#### WORK REQUEST:
Look for the word "werden" in the data below, and copy every line that holds it.

#### RECORD EXCERPTS:
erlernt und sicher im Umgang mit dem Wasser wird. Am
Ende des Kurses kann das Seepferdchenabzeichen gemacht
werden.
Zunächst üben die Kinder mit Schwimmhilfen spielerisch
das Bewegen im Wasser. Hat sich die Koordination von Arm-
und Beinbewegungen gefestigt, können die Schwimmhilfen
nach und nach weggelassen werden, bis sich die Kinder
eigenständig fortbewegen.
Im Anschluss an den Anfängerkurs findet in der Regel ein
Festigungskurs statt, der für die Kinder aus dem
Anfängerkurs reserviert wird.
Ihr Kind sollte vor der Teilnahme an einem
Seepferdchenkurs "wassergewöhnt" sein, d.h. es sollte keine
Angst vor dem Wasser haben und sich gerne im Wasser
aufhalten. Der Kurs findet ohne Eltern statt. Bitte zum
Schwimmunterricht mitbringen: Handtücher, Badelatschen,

#### TASK RESULT:
werden.
nach und nach weggelassen werden, bis sich die Kinder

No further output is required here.